● **Assignment**:
Start at the top line and retype the data exactly through to the end.

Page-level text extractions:
^^^^^^^^

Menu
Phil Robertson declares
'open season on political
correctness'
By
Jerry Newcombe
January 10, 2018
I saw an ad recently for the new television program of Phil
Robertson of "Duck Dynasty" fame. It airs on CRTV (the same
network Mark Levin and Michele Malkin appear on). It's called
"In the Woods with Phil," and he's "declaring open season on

^^^^^^^^

● **Written answer**:
Menu
Phil Robertson declares
'open season on political
correctness'
By
Jerry Newcombe
January 10, 2018
I saw an ad recently for the new television program of Phil
Robertson of "Duck Dynasty" fame. It airs on CRTV (the same
network Mark Levin and Michele Malkin appear on). It's called
"In the Woods with Phil," and he's "declaring open season on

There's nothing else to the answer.